Сут взяла с собой еще одну женщину, и они выскользнули в темноту, осторожно прокрались вдоль длинного дома, где сквозь толстые стены слабо слышалось пение монахов, и приблизились к скотному двору. Они вывели молодого барашка, накинув ему веревку на шею, и потащили его к запретной роще. Там они обвязали веревку вокруг задней ноги барана, а другой конец перекинули через ветку одного из огромных дубов. Сут натянула веревку так, что баран повис в воздухе, привязанный за заднюю ногу, а другая рабыня бросилась к нему и, навалившись, прижала барашка своей тяжестью к земле. Выхватив нож, она перерезала ему горло. Потом они вдвоем подняли бьющегося и блеющего в смертельном страхе барана, кровь из которого хлестала во все стороны. Привязав веревку к корню дуба, они быстро сбросили с себя черные рубашки и обнаженными встали под кровавый поток, втирая кровь в волосы, в грудь, в промежность и молясь при этом Фрее.
Когда занялось утро, Сигрид очнулась от забытья, потому что адские огни загорелись в ней вновь, и она отчаянно стала молить свою заступницу Деву Марию избавить ее от боли и, если так должно продолжаться еще долго, лучше умереть сейчас.
Рабыни, которые задремали вокруг нее, быстро проснулись, стали ощупывать ее и быстро говорить друг с другом на своем непонятном наречии. Потом они начали смеяться и оживленно кивать на нее, и Сут, волосы которой были еще мокрыми и висели космами, наклонилась над Сигрид и сказала, что скоро все закончится и вот-вот должен появиться сын, но теперь Сигрид должна в последний раз действительно помочь себе сама. Они взяли ее под руки и приподняли до сидячего положения, а Сигрид кричала и молилась до тех пор, пока не поняла, что может разбудить и испугать своего маленького Эскиля, и тогда она снова так закусила свои израненные губы, что почувствовала вкус крови на языке. Но постепенно в Сигрид появилась надежда, словно Богоматерь действительно стояла на ее стороне и мягко убеждала сделать так, как говорят умные и верные рабы. И она тужилась и кричала, но снова прикусывала губы, чтобы не кричать, и тогда далеко в предрассветной мгле стало слышно пение монахов, словно хвала
Господу или песнопение, предназначенное заглушить кошмары.

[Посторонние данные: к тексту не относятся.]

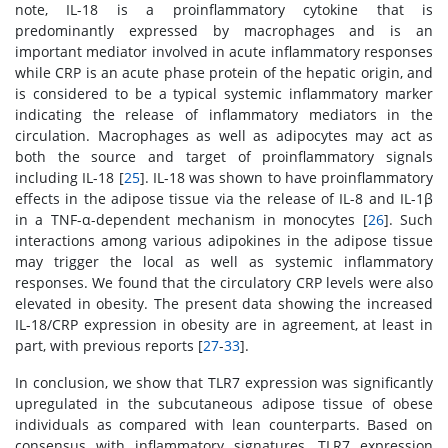
note, IL-18 is a proinflammatory cytokine that is
predominantly expressed by macrophages and is an
important mediator involved in acute inflammatory responses
while CRP is an acute phase protein of the hepatic origin, and
is considered to be a typical systemic inflammatory marker
indicating the release of inflammatory mediators in the
circulation. Macrophages as well as adipocytes may act as
both the source and target of proinflammatory signals
including IL-18 [
25
]. IL-18 was shown to have proinflammatory
effects in the adipose tissue via the release of IL-8 and IL-1β
in a TNF-α-dependent mechanism in monocytes [
26
]. Such
interactions among various adipokines in the adipose tissue
may trigger the local as well as systemic inflammatory
responses. We found that the circulatory CRP levels were also
elevated in obesity. The present data showing the increased
IL-18/CRP expression in obesity are in agreement, at least in
part, with previous reports [
27
-
33
].
In conclusion, we show that TLR7 expression was significantly
upregulated in the subcutaneous adipose tissue of obese
individuals as compared with lean counterparts. Based on
consensus with inflammatory signatures, TLR7 expression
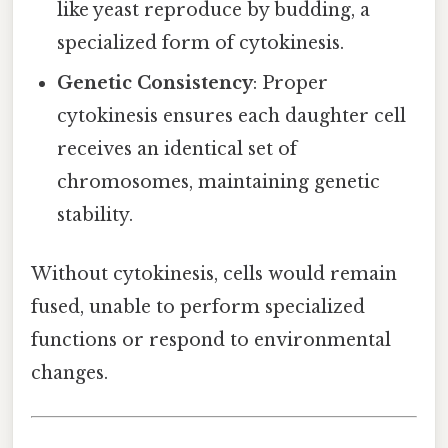
like yeast reproduce by budding, a
specialized form of cytokinesis.
Genetic Consistency
: Proper
cytokinesis ensures each daughter cell
receives an identical set of
chromosomes, maintaining genetic
stability.
Without cytokinesis, cells would remain
fused, unable to perform specialized
functions or respond to environmental
changes.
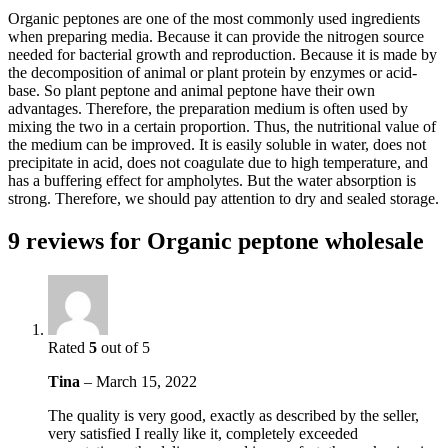
Organic peptones are one of the most commonly used ingredients
when preparing media. Because it can provide the nitrogen source
needed for bacterial growth and reproduction. Because it is made by
the decomposition of animal or plant protein by enzymes or acid-
base. So plant peptone and animal peptone have their own
advantages. Therefore, the preparation medium is often used by
mixing the two in a certain proportion. Thus, the nutritional value of
the medium can be improved. It is easily soluble in water, does not
precipitate in acid, does not coagulate due to high temperature, and
has a buffering effect for ampholytes. But the water absorption is
strong. Therefore, we should pay attention to dry and sealed storage.
9 reviews for
Organic peptone wholesale
Rated
5
out of 5
Tina
–
March 15, 2022
The quality is very good, exactly as described by the seller,
very satisfied I really like it, completely exceeded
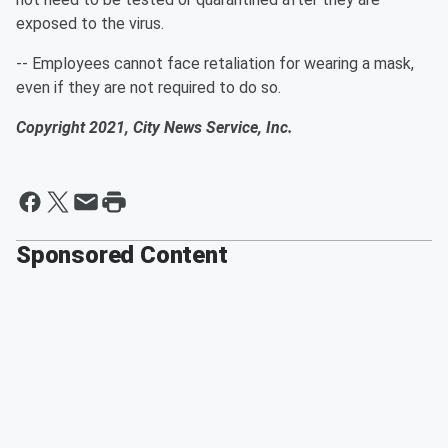
exposed to the virus.
-- Employees cannot face retaliation for wearing a mask,
even if they are not required to do so.
Copyright 2021, City News Service, Inc.
Sponsored Content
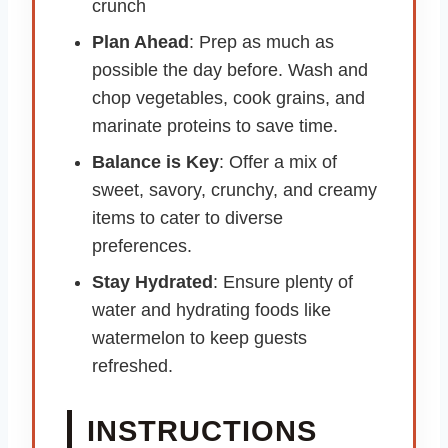
crunch
Plan Ahead
: Prep as much as
possible the day before. Wash and
chop vegetables, cook grains, and
marinate proteins to save time.
Balance is Key
: Offer a mix of
sweet, savory, crunchy, and creamy
items to cater to diverse
preferences.
Stay Hydrated
: Ensure plenty of
water and hydrating foods like
watermelon to keep guests
refreshed.
INSTRUCTIONS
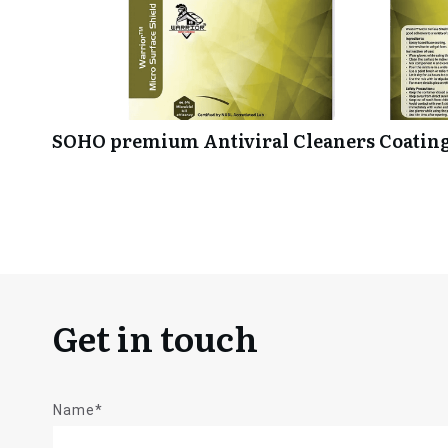
SOHO premium Antiviral Cleaners Coating
Get in touch
Name*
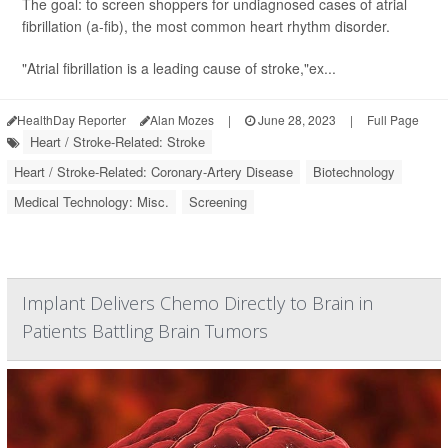
The goal: to screen shoppers for undiagnosed cases of atrial
fibrillation (a-fib), the most common heart rhythm disorder.
"Atrial fibrillation is a leading cause of stroke,"ex...
HealthDay Reporter
Alan Mozes
|
June 28, 2023
|
Full Page
Heart / Stroke-Related: Stroke
Heart / Stroke-Related: Coronary-Artery Disease
Biotechnology
Medical Technology: Misc.
Screening
Implant Delivers Chemo Directly to Brain in
Patients Battling Brain Tumors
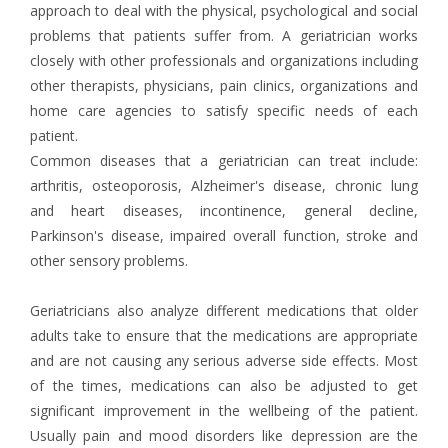
approach to deal with the physical, psychological and social
problems that patients suffer from. A geriatrician works
closely with other professionals and organizations including
other therapists, physicians, pain clinics, organizations and
home care agencies to satisfy specific needs of each
patient.
Common diseases that a geriatrician can treat include:
arthritis, osteoporosis, Alzheimer's disease, chronic lung
and heart diseases, incontinence, general decline,
Parkinson's disease, impaired overall function, stroke and
other sensory problems.
Geriatricians also analyze different medications that older
adults take to ensure that the medications are appropriate
and are not causing any serious adverse side effects. Most
of the times, medications can also be adjusted to get
significant improvement in the wellbeing of the patient.
Usually pain and mood disorders like depression are the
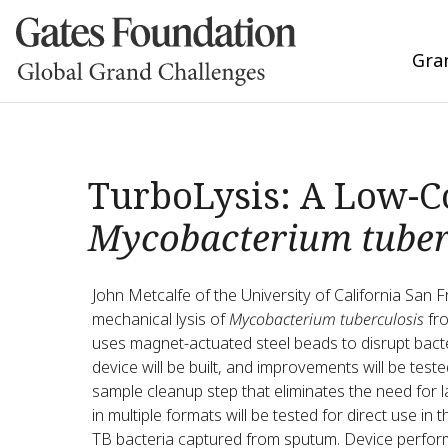
Gra
TurboLysis: A Low-Co
Mycobacterium tuber
John Metcalfe of the University of California San F
mechanical lysis of
Mycobacterium tuberculosis
fro
uses magnet-actuated steel beads to disrupt bacter
device will be built, and improvements will be te
sample cleanup step that eliminates the need for l
in multiple formats will be tested for direct use in 
TB bacteria captured from sputum. Device perfor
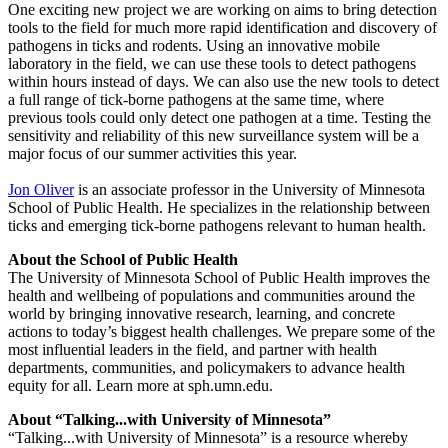
One exciting new project we are working on aims to bring detection
tools to the field for much more rapid identification and discovery of
pathogens in ticks and rodents. Using an innovative mobile
laboratory in the field, we can use these tools to detect pathogens
within hours instead of days. We can also use the new tools to detect
a full range of tick-borne pathogens at the same time, where
previous tools could only detect one pathogen at a time. Testing the
sensitivity and reliability of this new surveillance system will be a
major focus of our summer activities this year.
Jon Oliver
is an associate professor in the University of Minnesota
School of Public Health. He specializes in the relationship between
ticks and emerging tick-borne pathogens relevant to human health.
About the School of Public Health
The University of Minnesota School of Public Health improves the
health and wellbeing of populations and communities around the
world by bringing innovative research, learning, and concrete
actions to today’s biggest health challenges. We prepare some of the
most influential leaders in the field, and partner with health
departments, communities, and policymakers to advance health
equity for all. Learn more at sph.umn.edu.
About “Talking...with University of Minnesota”
“Talking...with University of Minnesota” is a resource whereby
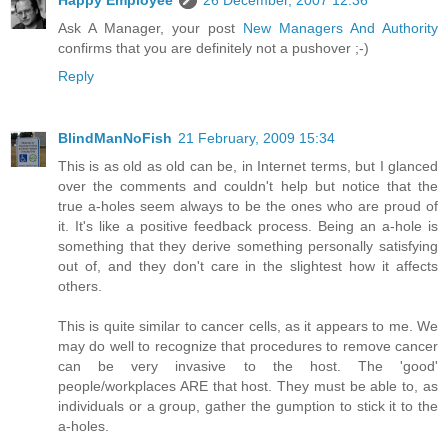
Ask A Manager, your post
New Managers And Authority
confirms that you are definitely not a pushover ;-)
Reply
BlindManNoFish
21 February, 2009 15:34
This is as old as old can be, in Internet terms, but I glanced
over the comments and couldn't help but notice that the
true a-holes seem always to be the ones who are proud of
it. It's like a positive feedback process. Being an a-hole is
something that they derive something personally satisfying
out of, and they don't care in the slightest how it affects
others.
This is quite similar to cancer cells, as it appears to me. We
may do well to recognize that procedures to remove cancer
can be very invasive to the host. The 'good'
people/workplaces ARE that host. They must be able to, as
individuals or a group, gather the gumption to stick it to the
a-holes.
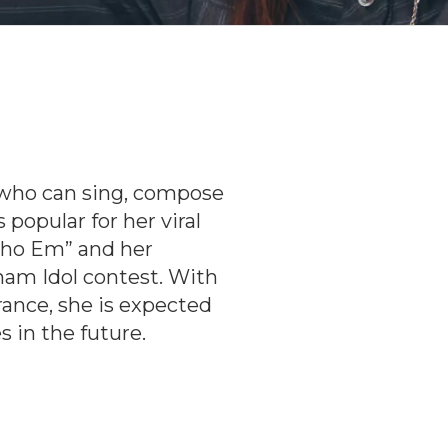
t who can sing, compose
popular for her viral
Cho Em” and her
am Idol contest. With
ance, she is expected
 in the future.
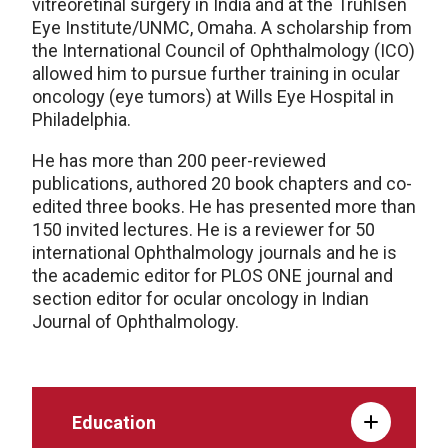
vitreoretinal surgery in India and at the Truhlsen
Eye Institute/UNMC, Omaha. A scholarship from
the International Council of Ophthalmology (ICO)
allowed him to pursue further training in ocular
oncology (eye tumors) at Wills Eye Hospital in
Philadelphia.
He has more than 200 peer-reviewed
publications, authored 20 book chapters and co-
edited three books. He has presented more than
150 invited lectures. He is a reviewer for 50
international Ophthalmology journals and he is
the academic editor for PLOS ONE journal and
section editor for ocular oncology in Indian
Journal of Ophthalmology.
Education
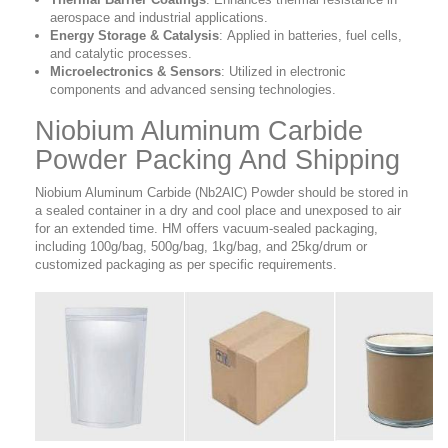
aerospace and industrial applications.
Energy Storage & Catalysis
:
Applied in batteries, fuel cells,
and catalytic processes.
Microelectronics & Sensors
:
Utilized in electronic
components and advanced sensing technologies.
Niobium Aluminum Carbide
Powder Packing And Shipping
Niobium Aluminum Carbide (Nb2AlC) Powder should be stored in
a sealed container in a dry and cool place and unexposed to air
for an extended time. HM offers vacuum-sealed packaging,
including 100g/bag, 500g/bag, 1kg/bag, and 25kg/drum or
customized packaging as per specific requirements.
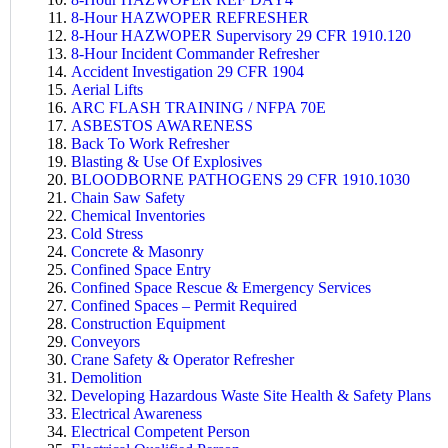
8-Hour HAZWOPER REFRESHER
8-Hour HAZWOPER Supervisory 29 CFR 1910.120
8-Hour Incident Commander Refresher
Accident Investigation 29 CFR 1904
Aerial Lifts
ARC FLASH TRAINING / NFPA 70E
ASBESTOS AWARENESS
B
ack To Work Refresher
Blasting & Use Of Explosives
BLOODBORNE PATHOGENS 29 CFR 1910.1030
Chain Saw Safety
Chemical Inventories
Cold Stress
Concrete & Masonry
Confined Space Entry
Confined Space Rescue & Emergency Services
Confined Spaces – Permit Required
Construction Equipment
Conveyors
Crane Safety & Operator Refresher
Demolition
Developing Hazardous Waste Site Health & Safety Plans
Electrical Awareness
Electrical Competent Person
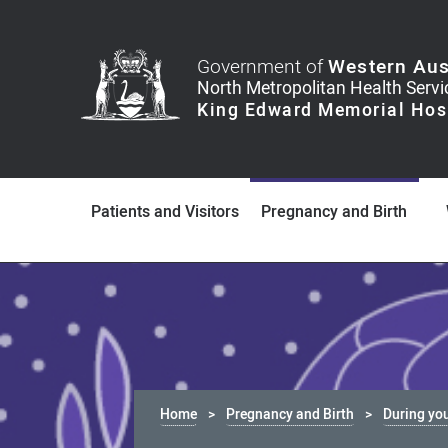
Government of
Western Aus
Patients and Visitors
Pregnancy and Birth
Home
Pregnancy and Birth
During yo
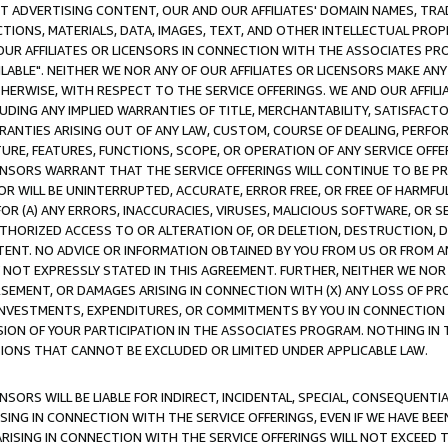
CT ADVERTISING CONTENT, OUR AND OUR AFFILIATES' DOMAIN NAMES, T
TIONS, MATERIALS, DATA, IMAGES, TEXT, AND OTHER INTELLECTUAL PR
OUR AFFILIATES OR LICENSORS IN CONNECTION WITH THE ASSOCIATES PRO
AVAILABLE". NEITHER WE NOR ANY OF OUR AFFILIATES OR LICENSORS MAKE 
HERWISE, WITH RESPECT TO THE SERVICE OFFERINGS. WE AND OUR AFFILI
UDING ANY IMPLIED WARRANTIES OF TITLE, MERCHANTABILITY, SATISFACTO
ANTIES ARISING OUT OF ANY LAW, CUSTOM, COURSE OF DEALING, PERFO
URE, FEATURES, FUNCTIONS, SCOPE, OR OPERATION OF ANY SERVICE OFFER
CENSORS WARRANT THAT THE SERVICE OFFERINGS WILL CONTINUE TO BE PR
OR WILL BE UNINTERRUPTED, ACCURATE, ERROR FREE, OR FREE OF HARMF
 FOR (A) ANY ERRORS, INACCURACIES, VIRUSES, MALICIOUS SOFTWARE, OR
THORIZED ACCESS TO OR ALTERATION OF, OR DELETION, DESTRUCTION, DA
TENT. NO ADVICE OR INFORMATION OBTAINED BY YOU FROM US OR FROM
NOT EXPRESSLY STATED IN THIS AGREEMENT. FURTHER, NEITHER WE NOR A
EMENT, OR DAMAGES ARISING IN CONNECTION WITH (X) ANY LOSS OF PR
Y INVESTMENTS, EXPENDITURES, OR COMMITMENTS BY YOU IN CONNECTION
ION OF YOUR PARTICIPATION IN THE ASSOCIATES PROGRAM. NOTHING IN 
ATIONS THAT CANNOT BE EXCLUDED OR LIMITED UNDER APPLICABLE LAW.
NSORS WILL BE LIABLE FOR INDIRECT, INCIDENTAL, SPECIAL, CONSEQUENT
ISING IN CONNECTION WITH THE SERVICE OFFERINGS, EVEN IF WE HAVE BEE
ARISING IN CONNECTION WITH THE SERVICE OFFERINGS WILL NOT EXCEED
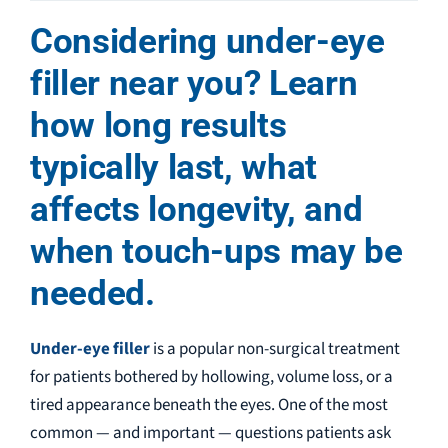
Considering under-eye
filler near you? Learn
how long results
typically last, what
affects longevity, and
when touch-ups may be
needed.
Under-eye filler
is a popular non-surgical treatment
for patients bothered by hollowing, volume loss, or a
tired appearance beneath the eyes. One of the most
common — and important — questions patients ask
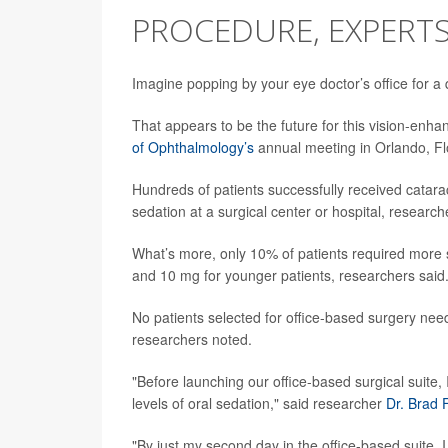
PROCEDURE, EXPERTS
Imagine popping by your eye doctor’s office for a
That appears to be the future for this vision-enh
of Ophthalmology’s
annual meeting in Orlando, Fl
Hundreds of patients successfully received cataract
sedation at a surgical center or hospital, researc
What’s more, only 10% of patients required more
and 10 mg for younger patients, researchers said
No patients selected for office-based surgery nee
researchers noted.
"Before launching our office-based surgical suite,
levels of oral sedation," said researcher
Dr. Brad
"By just my second day in the office-based suite, I 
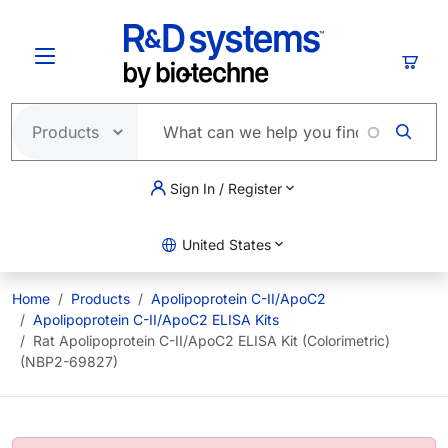
Skip to main content
Cart
Sign In / Register
United States
Home
Products
Apolipoprotein C-II/ApoC2
Apolipoprotein C-II/ApoC2 ELISA Kits
Rat Apolipoprotein C-II/ApoC2 ELISA Kit (Colorimetric)
(NBP2-69827)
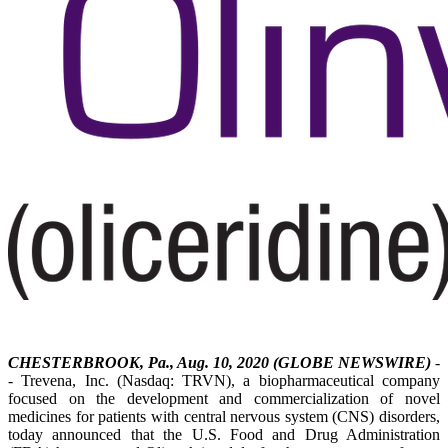
CHESTERBROOK, Pa., Aug. 10, 2020 (GLOBE NEWSWIRE)
-
- Trevena, Inc. (Nasdaq: TRVN), a biopharmaceutical company
focused on the development and commercialization of novel
medicines for patients with central nervous system (CNS) disorders,
today announced that the U.S. Food and Drug Administration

И вдруг все кончилось. Сквозь пот и слезы она разглядела там, внизу, кровавый комок, который выглядел так, будто он появился в роду рабов. Женщины в комнате забегали, обгоняя друг друга, с водой и льняными полотенцами, и в изнеможении Сигрид откинулась назад, словно она отдала все, что имела.
Она чувствовала, как они моют кого-то и болтают при этом, она услышала несколько шлепков и потом крик, писк, дрожащий светлый звук, который мог означать только одно.
– Это хорошо сложенный мальчик, – сказала Сут, светясь от радости. – Госпожа родила хорошего мальчика, у которого есть все, что должно быть. И он родился в рубашке!
Они приложили его, помытого и запеленатого, к ее болящей и распухшей груди, она взглянула в маленькое морщинистое личико и удивилась тому, что ребенок такой крошечный. Она чуть-чуть пошевелила малыша, одна из его ручек освободилась, и он стал размахивать ею в воздухе до тех пор, пока она не протянула ему палец, который он сразу же схватил.
– Как будут звать мальчика? – спросила красная и распаренная Сут.
– Его будут звать Арн, в честь Арнеса, – устало прошептала Сигрид. Арнес, а не Варнхем станет его домом, но здесь он должен быть окрещен отцом Генрихом, когда придет время.